En fait, c’est toute une nouvelle manière de faire qui se met en place. "Au niveau de l’évaluation, avec le Pacte pour un enseignement d’excellence et la dynamique des plans de pilotage que l’on rencontre dans les établissements, on passe dans un système complètement différent qui va beaucoup plus ressembler à une gestion d’entreprise qu’à une gestion d’école comme on l’imaginait jadis", souligne Patrice Verleye, Directeur d’école. "Au sein des écoles, la gouvernance, le leadership ou le management reposent beaucoup plus sur les épaules de la direction des écoles que cela n’était le cas avant", constate Patrice Verleye. C’est dans cette logique que l’évaluation des enseignants serait modifiée pour devenir "une évaluation interne, au sein de l’école, avec le référent direct qui sera, dans un premier temps, le directeur", poursuit Patrice Verleye.

Les enseignants craignent-ils les sanctions et l’arbitraire ?

Etre évalué par un supérieur direct, en l’occurrence le chef de l’établissement scolaire est-il de nature à inquiéter ? Les enseignants craignent-ils l’arbitraire ? "On peut le craindre, mais on peut le craindre dans l’enseignement comme on peut le craindre partout", réagit Patrice Verleye. Mais, ajoute-t-il, "dans le monde professionnel, on a des règles, des procédures. Dans l’enseignement, ça doit être la même chose ou ça doit déjà être la même chose". Pour lui, c’est "normal qu’à un moment donné on puisse porter une évaluation sur la profession des gens et la façon dont ils l’effectuent, mais tout doit se faire dans un cadre légal et normal". Les craintes, c’est "parce qu’on ne sait pas ce que c’est et qu’on n’a pas été habitué à ce genre de travail dans l’enseignement", ajoute Patrice Verleye.

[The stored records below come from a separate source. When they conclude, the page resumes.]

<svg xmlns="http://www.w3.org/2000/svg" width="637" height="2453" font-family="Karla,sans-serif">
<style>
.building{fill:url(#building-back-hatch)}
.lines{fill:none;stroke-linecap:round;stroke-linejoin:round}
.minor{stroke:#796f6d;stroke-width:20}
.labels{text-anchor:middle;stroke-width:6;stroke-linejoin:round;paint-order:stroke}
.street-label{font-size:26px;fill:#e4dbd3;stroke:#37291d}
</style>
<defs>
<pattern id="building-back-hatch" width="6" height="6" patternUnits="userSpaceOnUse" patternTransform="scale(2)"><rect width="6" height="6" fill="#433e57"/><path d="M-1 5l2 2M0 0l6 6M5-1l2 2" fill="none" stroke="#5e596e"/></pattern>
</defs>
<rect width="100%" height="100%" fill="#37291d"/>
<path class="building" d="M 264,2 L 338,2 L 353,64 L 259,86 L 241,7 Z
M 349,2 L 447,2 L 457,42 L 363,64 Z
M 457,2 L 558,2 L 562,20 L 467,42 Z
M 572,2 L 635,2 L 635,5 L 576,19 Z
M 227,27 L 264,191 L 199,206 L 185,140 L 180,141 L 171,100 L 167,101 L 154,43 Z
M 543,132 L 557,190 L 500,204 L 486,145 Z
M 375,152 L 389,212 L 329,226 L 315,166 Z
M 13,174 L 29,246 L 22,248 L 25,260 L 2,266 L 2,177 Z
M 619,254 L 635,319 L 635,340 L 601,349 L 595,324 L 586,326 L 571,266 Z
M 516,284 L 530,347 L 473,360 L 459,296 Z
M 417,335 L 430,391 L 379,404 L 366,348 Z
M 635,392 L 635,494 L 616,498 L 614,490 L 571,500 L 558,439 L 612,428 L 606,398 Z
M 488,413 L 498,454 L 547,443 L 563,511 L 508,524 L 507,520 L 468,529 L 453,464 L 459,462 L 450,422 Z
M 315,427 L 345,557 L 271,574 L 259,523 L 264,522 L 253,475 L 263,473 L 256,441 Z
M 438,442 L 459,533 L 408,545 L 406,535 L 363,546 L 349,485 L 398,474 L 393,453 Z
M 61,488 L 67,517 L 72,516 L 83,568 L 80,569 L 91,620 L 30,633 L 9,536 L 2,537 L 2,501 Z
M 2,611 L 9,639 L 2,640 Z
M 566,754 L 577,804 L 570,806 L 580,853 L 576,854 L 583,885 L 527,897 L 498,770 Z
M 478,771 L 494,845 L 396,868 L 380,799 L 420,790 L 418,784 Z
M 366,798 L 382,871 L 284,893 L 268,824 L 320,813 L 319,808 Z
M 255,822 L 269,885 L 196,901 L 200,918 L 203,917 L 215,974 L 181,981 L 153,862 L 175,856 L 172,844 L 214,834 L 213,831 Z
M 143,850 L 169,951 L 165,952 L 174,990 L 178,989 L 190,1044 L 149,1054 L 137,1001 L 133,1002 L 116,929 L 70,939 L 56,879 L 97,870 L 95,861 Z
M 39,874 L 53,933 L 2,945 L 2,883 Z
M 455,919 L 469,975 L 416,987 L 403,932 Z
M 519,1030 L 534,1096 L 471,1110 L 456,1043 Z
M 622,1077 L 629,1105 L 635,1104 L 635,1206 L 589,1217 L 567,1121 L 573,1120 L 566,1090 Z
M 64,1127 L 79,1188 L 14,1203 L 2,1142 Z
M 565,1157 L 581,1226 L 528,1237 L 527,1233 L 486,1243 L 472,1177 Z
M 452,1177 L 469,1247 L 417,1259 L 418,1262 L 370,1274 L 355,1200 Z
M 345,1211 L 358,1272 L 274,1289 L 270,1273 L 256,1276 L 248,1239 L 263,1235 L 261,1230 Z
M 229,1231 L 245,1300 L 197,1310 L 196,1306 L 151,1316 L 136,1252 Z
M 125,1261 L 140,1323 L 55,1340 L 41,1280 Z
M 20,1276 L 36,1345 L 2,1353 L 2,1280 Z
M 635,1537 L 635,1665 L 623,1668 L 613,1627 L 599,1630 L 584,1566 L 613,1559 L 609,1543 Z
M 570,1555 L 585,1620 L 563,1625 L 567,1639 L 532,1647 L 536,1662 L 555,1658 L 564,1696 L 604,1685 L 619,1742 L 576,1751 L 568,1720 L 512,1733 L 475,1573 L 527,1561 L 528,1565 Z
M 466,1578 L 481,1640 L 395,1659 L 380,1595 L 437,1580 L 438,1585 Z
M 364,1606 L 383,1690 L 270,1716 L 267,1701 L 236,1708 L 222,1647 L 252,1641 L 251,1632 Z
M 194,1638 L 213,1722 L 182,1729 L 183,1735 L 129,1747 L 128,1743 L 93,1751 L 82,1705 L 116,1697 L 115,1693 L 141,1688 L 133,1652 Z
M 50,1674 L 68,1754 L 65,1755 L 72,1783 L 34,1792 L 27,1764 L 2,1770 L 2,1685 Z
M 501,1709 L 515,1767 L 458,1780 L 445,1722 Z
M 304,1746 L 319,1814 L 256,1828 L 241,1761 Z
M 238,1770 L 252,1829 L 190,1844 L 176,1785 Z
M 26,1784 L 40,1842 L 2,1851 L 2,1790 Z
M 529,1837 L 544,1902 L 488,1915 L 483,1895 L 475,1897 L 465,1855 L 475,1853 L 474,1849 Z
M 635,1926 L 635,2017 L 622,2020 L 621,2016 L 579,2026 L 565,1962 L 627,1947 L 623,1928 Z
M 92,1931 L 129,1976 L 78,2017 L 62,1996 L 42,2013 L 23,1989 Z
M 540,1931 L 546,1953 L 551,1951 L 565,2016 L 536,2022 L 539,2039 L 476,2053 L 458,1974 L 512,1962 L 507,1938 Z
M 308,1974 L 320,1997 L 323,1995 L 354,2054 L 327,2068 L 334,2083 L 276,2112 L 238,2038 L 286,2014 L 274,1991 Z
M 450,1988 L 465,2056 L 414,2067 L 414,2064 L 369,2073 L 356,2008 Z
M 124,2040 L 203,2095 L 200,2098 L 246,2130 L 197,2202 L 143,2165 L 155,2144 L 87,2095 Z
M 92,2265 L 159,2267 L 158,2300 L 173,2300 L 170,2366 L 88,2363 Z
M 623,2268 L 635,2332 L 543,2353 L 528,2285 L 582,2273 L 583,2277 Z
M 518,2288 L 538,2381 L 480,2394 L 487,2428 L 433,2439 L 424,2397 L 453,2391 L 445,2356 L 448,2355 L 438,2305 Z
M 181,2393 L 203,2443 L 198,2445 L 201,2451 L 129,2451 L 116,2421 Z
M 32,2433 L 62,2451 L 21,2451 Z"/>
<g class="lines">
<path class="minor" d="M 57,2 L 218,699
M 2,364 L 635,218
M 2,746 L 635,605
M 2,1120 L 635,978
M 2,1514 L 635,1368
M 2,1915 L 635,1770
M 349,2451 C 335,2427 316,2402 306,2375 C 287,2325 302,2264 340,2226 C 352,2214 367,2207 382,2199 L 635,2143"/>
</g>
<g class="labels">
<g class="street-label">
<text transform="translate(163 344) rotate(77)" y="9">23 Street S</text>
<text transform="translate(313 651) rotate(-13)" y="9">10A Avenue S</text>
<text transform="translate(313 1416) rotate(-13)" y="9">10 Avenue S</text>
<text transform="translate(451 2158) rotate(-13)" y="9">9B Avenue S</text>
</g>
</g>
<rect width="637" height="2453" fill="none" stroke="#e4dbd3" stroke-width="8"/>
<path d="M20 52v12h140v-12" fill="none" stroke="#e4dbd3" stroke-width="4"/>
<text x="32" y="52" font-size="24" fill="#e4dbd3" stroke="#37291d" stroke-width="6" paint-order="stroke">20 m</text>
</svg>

Toute la difficulté serait de comprendre pourquoi et sur quoi il y a évaluation et quelles pourraient être les conséquences de l’évaluation. "Pour avoir discuté déjà de nombreuses fois avec les syndicats quand on voulait mettre en place des systèmes d’évaluation, que ce soit dans le monde de l’enseignement ou ailleurs dans la fonction publique, le premier réflexe des syndicats, c’est de se dire 'ok, si l’évaluation n’est pas favorable, que se passe-t-il ?', avant même de discuter de la philosophie, des étapes, des critères pour objectiver la démarche", souligne Mathieu Collette, de MyRHo.

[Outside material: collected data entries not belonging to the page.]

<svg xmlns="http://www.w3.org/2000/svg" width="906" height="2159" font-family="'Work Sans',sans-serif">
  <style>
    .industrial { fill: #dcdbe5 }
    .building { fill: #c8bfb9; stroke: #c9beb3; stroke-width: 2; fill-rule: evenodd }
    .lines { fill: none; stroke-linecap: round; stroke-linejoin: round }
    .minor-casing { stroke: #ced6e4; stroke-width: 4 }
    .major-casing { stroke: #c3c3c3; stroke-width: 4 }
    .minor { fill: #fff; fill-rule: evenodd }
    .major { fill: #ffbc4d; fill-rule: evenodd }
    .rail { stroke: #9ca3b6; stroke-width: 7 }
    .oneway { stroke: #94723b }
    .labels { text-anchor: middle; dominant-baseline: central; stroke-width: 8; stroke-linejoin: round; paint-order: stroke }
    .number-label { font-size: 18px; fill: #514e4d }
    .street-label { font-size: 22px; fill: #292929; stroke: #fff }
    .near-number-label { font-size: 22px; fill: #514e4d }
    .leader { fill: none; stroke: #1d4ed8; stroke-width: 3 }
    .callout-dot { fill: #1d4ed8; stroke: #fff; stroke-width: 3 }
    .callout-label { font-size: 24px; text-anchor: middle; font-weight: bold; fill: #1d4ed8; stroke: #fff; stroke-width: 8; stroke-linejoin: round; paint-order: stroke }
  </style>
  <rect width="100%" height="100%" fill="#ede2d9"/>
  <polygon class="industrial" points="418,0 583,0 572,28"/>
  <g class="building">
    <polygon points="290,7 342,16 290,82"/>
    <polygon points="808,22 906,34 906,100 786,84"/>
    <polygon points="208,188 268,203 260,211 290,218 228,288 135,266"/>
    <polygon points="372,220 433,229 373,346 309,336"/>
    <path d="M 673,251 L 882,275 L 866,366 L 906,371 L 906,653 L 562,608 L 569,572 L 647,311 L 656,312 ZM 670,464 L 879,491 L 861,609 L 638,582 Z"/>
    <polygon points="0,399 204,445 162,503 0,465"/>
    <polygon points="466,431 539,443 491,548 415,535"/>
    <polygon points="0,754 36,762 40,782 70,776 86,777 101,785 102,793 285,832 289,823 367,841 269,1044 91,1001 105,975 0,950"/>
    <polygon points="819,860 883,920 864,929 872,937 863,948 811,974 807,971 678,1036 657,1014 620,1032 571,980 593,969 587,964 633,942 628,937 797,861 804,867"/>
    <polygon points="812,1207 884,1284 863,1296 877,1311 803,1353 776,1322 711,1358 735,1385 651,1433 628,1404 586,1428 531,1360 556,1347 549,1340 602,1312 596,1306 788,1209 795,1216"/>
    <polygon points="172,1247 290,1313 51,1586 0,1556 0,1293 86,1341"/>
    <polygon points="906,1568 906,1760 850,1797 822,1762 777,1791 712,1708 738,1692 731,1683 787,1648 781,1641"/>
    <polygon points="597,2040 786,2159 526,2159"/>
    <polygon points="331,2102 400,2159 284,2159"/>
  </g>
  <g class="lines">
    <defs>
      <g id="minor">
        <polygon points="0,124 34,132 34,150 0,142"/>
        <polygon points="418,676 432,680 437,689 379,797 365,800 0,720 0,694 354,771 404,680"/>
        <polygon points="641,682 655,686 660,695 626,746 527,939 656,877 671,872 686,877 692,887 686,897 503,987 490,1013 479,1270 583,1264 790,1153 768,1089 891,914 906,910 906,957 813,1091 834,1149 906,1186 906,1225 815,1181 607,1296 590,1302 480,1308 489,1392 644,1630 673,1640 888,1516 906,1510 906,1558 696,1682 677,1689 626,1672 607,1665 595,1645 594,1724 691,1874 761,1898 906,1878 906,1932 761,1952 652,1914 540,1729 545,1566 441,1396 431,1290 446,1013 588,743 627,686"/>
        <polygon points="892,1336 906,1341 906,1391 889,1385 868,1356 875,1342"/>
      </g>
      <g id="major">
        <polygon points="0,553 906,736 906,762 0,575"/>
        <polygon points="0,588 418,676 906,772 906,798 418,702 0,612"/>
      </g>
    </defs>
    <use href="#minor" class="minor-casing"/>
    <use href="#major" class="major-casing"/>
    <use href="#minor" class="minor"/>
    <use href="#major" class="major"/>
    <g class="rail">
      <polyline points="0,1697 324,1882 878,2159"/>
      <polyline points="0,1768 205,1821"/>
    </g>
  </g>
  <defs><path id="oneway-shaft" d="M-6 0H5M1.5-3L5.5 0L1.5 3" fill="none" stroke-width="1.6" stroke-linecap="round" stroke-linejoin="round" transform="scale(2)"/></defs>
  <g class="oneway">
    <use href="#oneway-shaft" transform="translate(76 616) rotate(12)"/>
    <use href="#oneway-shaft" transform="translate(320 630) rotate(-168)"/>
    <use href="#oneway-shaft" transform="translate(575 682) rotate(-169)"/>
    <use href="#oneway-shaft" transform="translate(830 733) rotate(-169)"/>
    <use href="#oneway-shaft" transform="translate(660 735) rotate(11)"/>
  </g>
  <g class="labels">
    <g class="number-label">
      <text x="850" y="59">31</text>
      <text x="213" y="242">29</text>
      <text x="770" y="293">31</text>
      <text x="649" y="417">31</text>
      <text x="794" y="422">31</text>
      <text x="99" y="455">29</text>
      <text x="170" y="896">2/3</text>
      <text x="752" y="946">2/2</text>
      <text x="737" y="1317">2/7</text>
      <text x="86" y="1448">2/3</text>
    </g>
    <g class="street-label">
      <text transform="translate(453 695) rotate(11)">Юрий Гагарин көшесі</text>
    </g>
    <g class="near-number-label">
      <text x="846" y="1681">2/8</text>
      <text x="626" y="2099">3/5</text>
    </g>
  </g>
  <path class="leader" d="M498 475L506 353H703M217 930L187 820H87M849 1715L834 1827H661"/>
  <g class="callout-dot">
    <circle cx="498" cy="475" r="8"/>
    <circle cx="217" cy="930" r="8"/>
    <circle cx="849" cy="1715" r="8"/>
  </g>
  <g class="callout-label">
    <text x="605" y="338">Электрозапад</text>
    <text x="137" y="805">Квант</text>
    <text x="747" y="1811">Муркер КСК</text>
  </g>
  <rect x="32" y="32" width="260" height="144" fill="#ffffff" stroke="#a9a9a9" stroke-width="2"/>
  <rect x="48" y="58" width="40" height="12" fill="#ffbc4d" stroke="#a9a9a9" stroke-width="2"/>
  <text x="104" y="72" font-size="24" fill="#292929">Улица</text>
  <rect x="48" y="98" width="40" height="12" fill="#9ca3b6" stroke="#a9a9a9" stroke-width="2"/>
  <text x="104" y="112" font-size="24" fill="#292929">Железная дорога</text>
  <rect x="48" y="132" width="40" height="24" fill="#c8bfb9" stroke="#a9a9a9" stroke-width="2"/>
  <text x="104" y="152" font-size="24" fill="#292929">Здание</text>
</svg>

L’essentiel serait de comprendre les objectifs de l’évaluation, de mesurer ce qui a été mis en œuvre par l’enseignant, de voir les résultats obtenus et de définir des plans d’action pour améliorer les pratiques professionnelles. Il faut "qu’on arrive à distinguer ça d’une sanction disciplinaire", estime Mathieu Collette. A cette condition-là, "on aura fait un grand pas", ajoute-t-il.

Cela n’empêchera pas des agents qui n’ont jamais été évalués de s’inquiéter de leur future nouvelle évaluation. D’où l’importance de communiquer avant, en interne, sur les tenants et aboutissants de cette évaluation.